» **Instructions to follow**
Please reproduce the listing word for word. Pictures stay out.

Segment Open

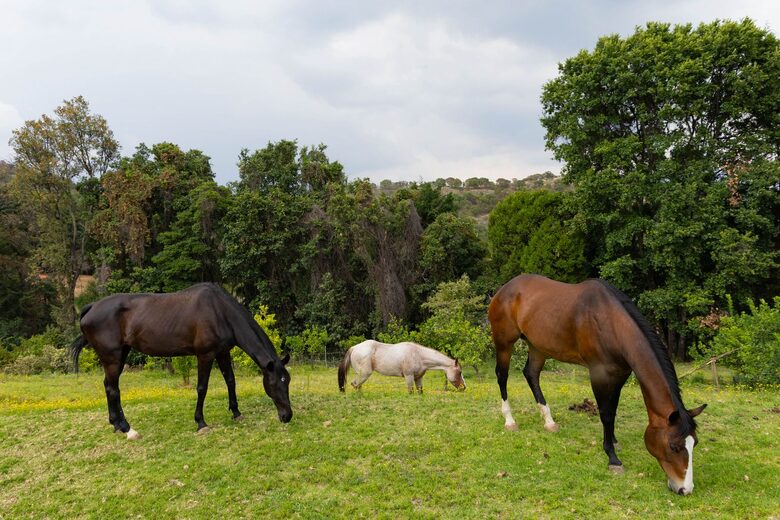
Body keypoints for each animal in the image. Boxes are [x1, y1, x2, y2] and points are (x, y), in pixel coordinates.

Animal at [71, 283, 292, 439]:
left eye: (287, 382)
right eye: (275, 383)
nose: (287, 416)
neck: (219, 311)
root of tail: (91, 307)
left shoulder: (223, 353)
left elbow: (231, 380)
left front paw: (236, 412)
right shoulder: (205, 355)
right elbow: (202, 388)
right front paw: (201, 423)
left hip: (119, 356)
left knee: (108, 386)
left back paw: (116, 424)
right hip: (113, 358)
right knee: (113, 390)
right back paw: (127, 429)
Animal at [338, 340, 466, 394]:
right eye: (459, 372)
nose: (464, 387)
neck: (418, 354)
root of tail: (354, 348)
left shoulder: (418, 378)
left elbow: (420, 391)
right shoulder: (409, 377)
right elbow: (410, 391)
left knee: (357, 385)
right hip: (364, 374)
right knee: (355, 384)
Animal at [488, 274, 706, 495]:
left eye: (694, 443)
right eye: (673, 446)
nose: (685, 489)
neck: (611, 324)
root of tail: (504, 289)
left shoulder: (620, 374)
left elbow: (613, 411)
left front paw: (614, 442)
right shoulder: (599, 374)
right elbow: (606, 414)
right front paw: (613, 458)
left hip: (537, 346)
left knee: (531, 375)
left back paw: (549, 421)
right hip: (504, 342)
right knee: (502, 376)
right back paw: (510, 420)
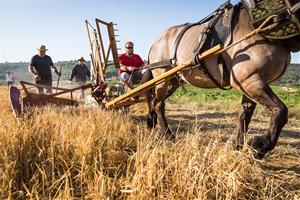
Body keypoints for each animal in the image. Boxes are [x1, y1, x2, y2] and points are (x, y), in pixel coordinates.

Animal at [144, 0, 300, 159]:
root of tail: (156, 42)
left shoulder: (252, 82)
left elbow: (245, 115)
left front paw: (238, 147)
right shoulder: (249, 80)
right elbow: (280, 111)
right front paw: (260, 146)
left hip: (173, 81)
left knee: (154, 101)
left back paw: (152, 122)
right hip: (162, 78)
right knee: (159, 104)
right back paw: (167, 134)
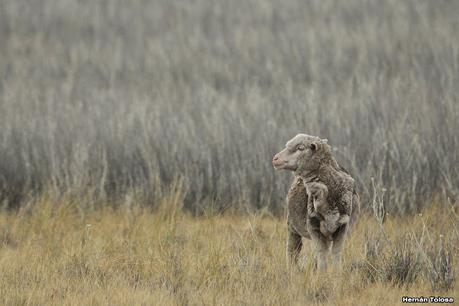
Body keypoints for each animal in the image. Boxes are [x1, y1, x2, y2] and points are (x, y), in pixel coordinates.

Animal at [272, 134, 362, 270]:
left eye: (300, 147)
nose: (275, 159)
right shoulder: (313, 226)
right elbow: (322, 254)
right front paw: (322, 273)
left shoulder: (343, 226)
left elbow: (336, 253)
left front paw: (336, 273)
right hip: (292, 225)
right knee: (293, 250)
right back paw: (291, 269)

Segment Closed

» **Task solution**
Body keypoints for each animal in the image. Boxes are [x1, y1, x2, y2] and points are (x, y), in pixel coordinates.

Animal at [71, 283, 292, 439]:
left eye: (287, 382)
right eye: (275, 383)
nose: (287, 416)
neck: (219, 311)
root of tail: (91, 307)
left shoulder: (223, 353)
left elbow: (231, 380)
left front paw: (236, 412)
right shoulder: (205, 355)
right elbow: (202, 388)
right front paw: (201, 423)
left hip: (119, 356)
left knee: (108, 386)
left back paw: (116, 424)
right hip: (113, 358)
right knee: (113, 390)
right back paw: (127, 429)
Animal at [338, 340, 466, 394]:
right eye: (459, 372)
nose: (464, 387)
neck: (418, 354)
root of tail: (354, 348)
left shoulder: (418, 378)
left elbow: (420, 391)
right shoulder: (409, 377)
right elbow: (410, 391)
left knee: (357, 385)
right hip: (364, 374)
right knee: (355, 384)
Animal at [488, 274, 706, 495]:
left eye: (694, 443)
right eye: (673, 446)
nose: (685, 489)
neck: (611, 324)
root of tail: (504, 289)
left shoulder: (620, 374)
left elbow: (613, 411)
left front paw: (614, 442)
right shoulder: (599, 374)
right elbow: (606, 414)
right front paw: (613, 458)
left hip: (537, 346)
left knee: (531, 375)
left back paw: (549, 421)
right hip: (504, 342)
right knee: (502, 376)
right back paw: (510, 420)
Body keypoints for each animal in the image. Boxes are [x1, y1, x2, y2] and points are (x, y), in pixel coordinates.

Animal at [144, 0, 300, 159]:
root of tail: (156, 42)
left shoulder: (252, 82)
left elbow: (245, 115)
left front paw: (238, 147)
right shoulder: (249, 80)
right elbow: (280, 111)
right front paw: (260, 146)
left hip: (173, 81)
left knee: (154, 101)
left back paw: (152, 122)
right hip: (162, 78)
right knee: (159, 104)
right back paw: (167, 134)
Body keypoints for each animal in the image. Boxes are [x1, y1, x2, y2] and points are (x, y), in pixel coordinates.

Animal at [272, 134, 362, 270]:
left eye: (300, 147)
nose: (275, 159)
right shoulder: (313, 226)
right elbow: (322, 254)
right front paw: (322, 273)
left shoulder: (343, 226)
left elbow: (336, 253)
left front paw: (336, 273)
right hip: (292, 225)
right knee: (293, 250)
right back paw: (291, 269)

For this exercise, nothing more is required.